**JOB ITEM:** From the listing that follows, reproduce only the lines from the one holding "border-radius: 10px ->" through the one holding "none -> <div>Global", both included, with no pictures.

**DATA UNDER STUDY:**
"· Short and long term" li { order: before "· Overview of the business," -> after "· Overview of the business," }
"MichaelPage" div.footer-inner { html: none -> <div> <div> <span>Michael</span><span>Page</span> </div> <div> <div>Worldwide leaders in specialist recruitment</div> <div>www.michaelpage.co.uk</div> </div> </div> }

==

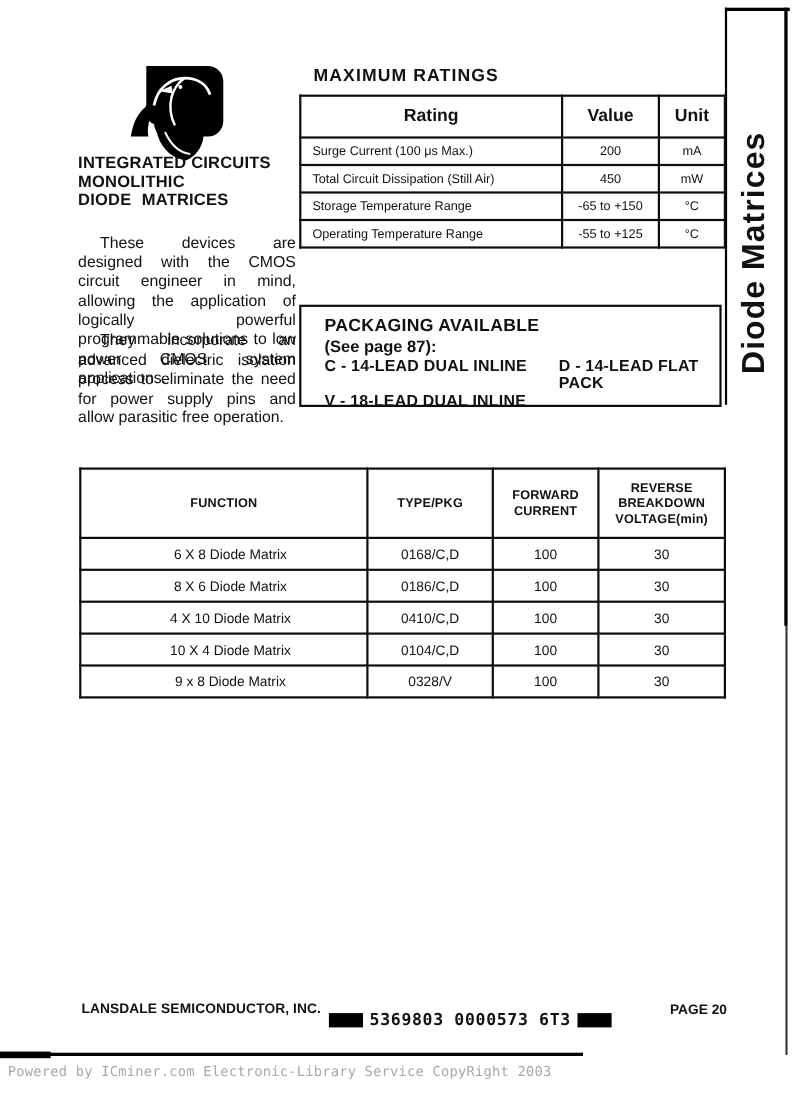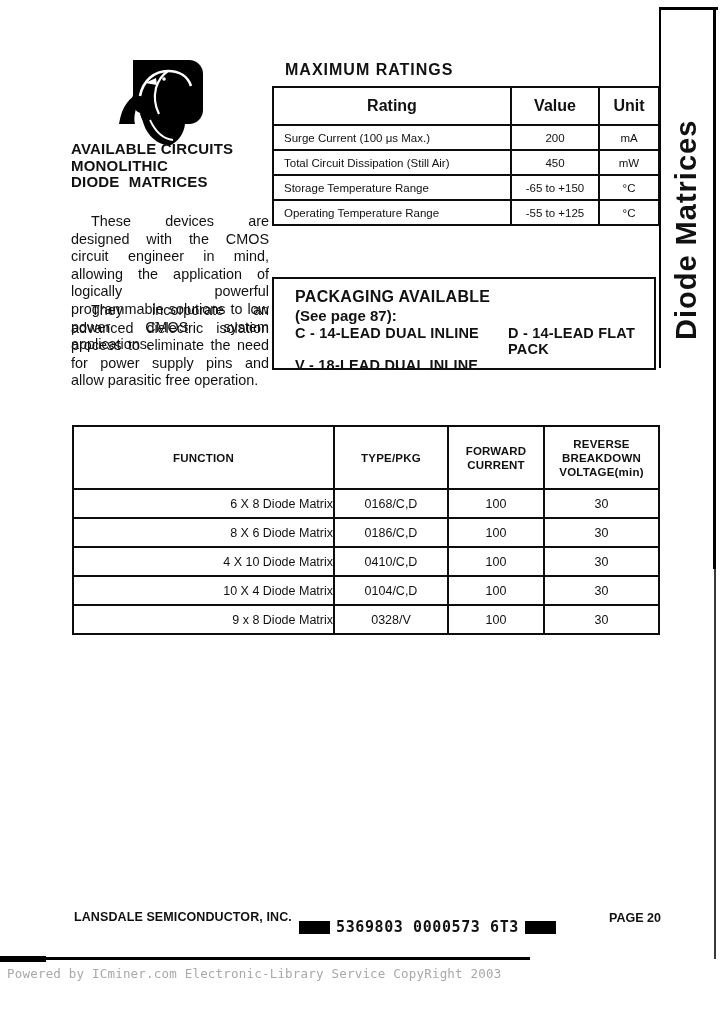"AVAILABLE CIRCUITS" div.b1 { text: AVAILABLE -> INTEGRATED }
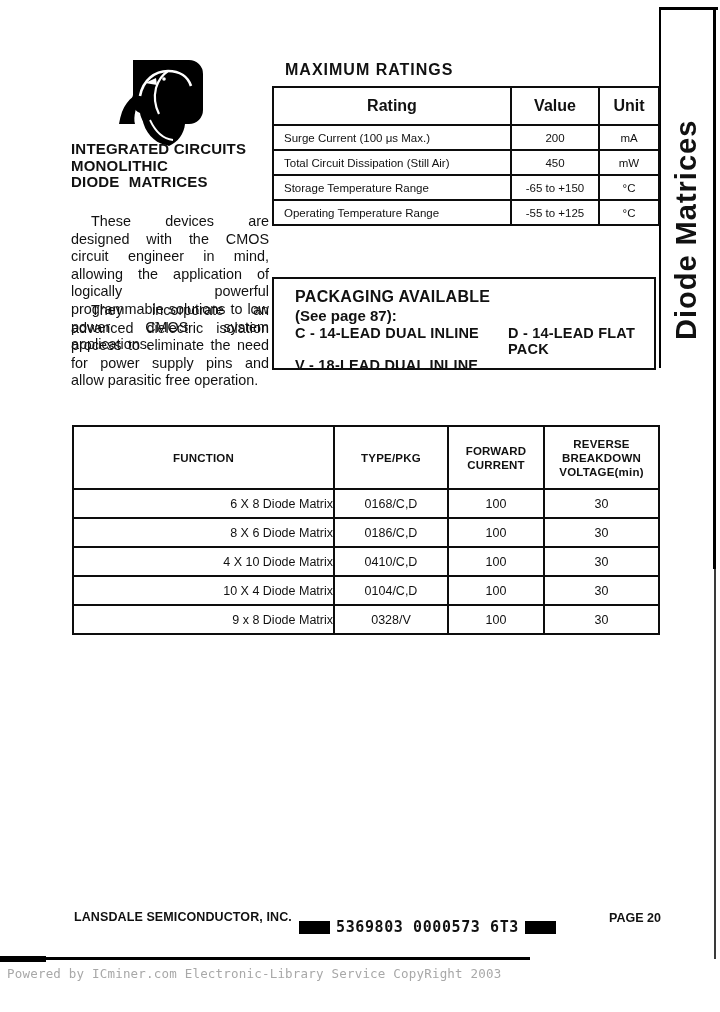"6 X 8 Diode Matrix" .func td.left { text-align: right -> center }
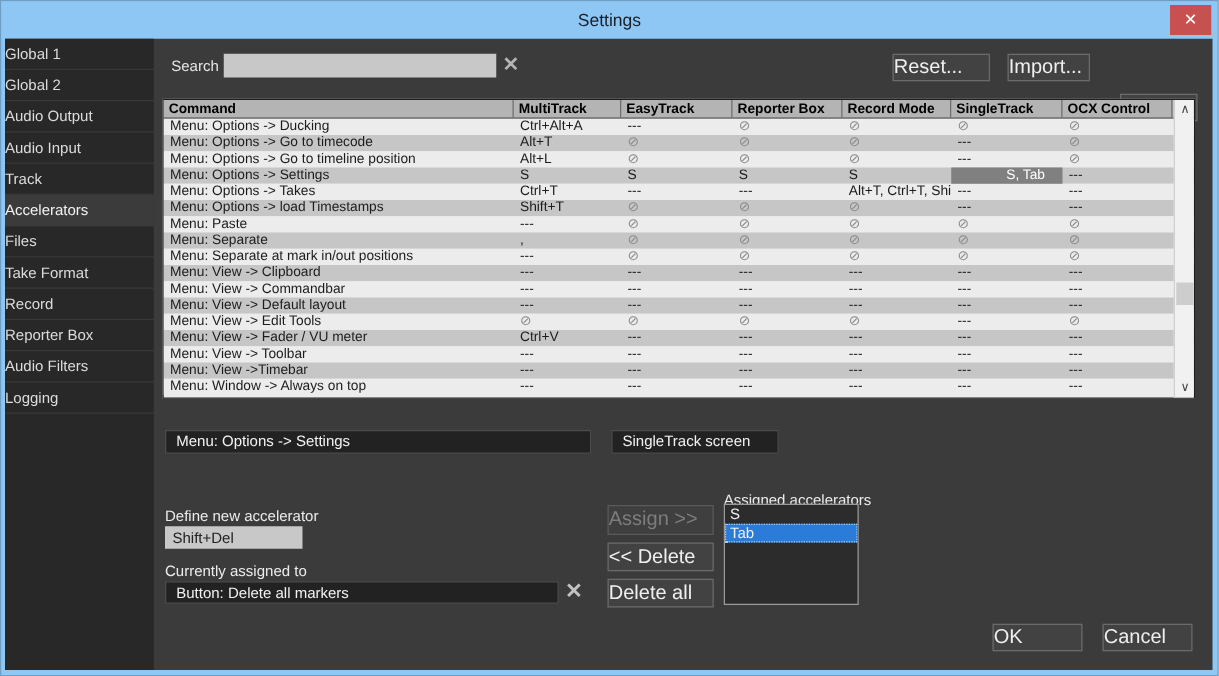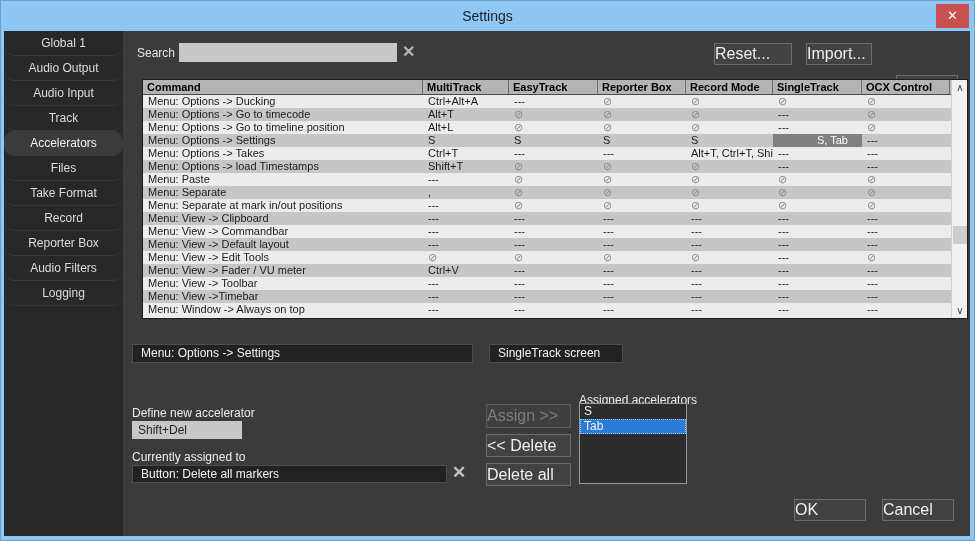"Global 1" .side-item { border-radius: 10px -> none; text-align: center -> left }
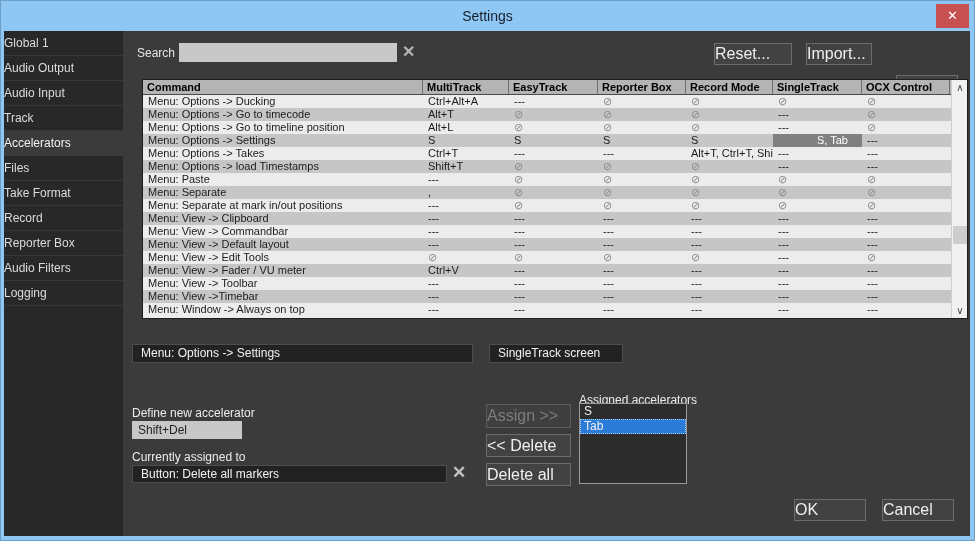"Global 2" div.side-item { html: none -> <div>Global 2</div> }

--

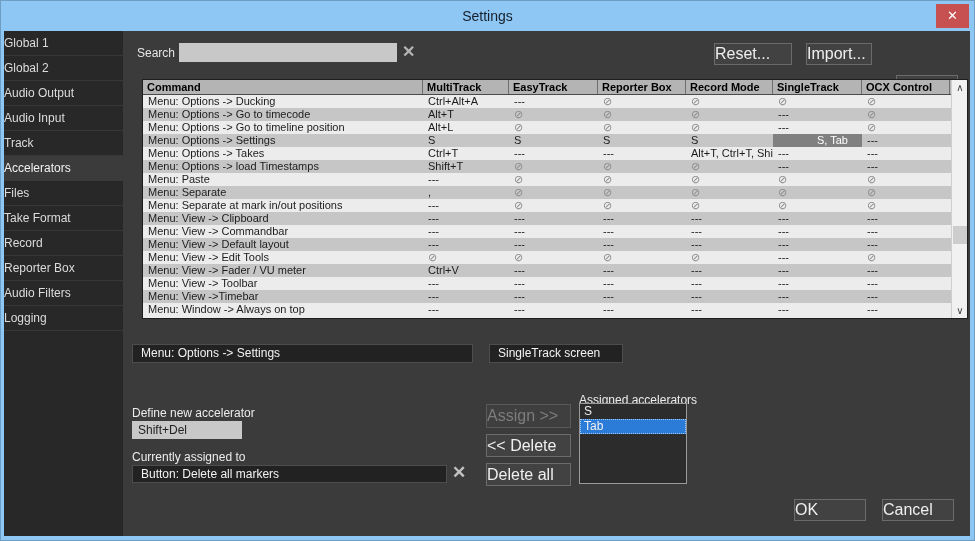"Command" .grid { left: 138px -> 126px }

**EXERCISE ANSWER:**
"Global 1" .side-item { border-radius: 10px -> none; text-align: center -> left }
"Global 2" div.side-item { html: none -> <div>Global 2</div> }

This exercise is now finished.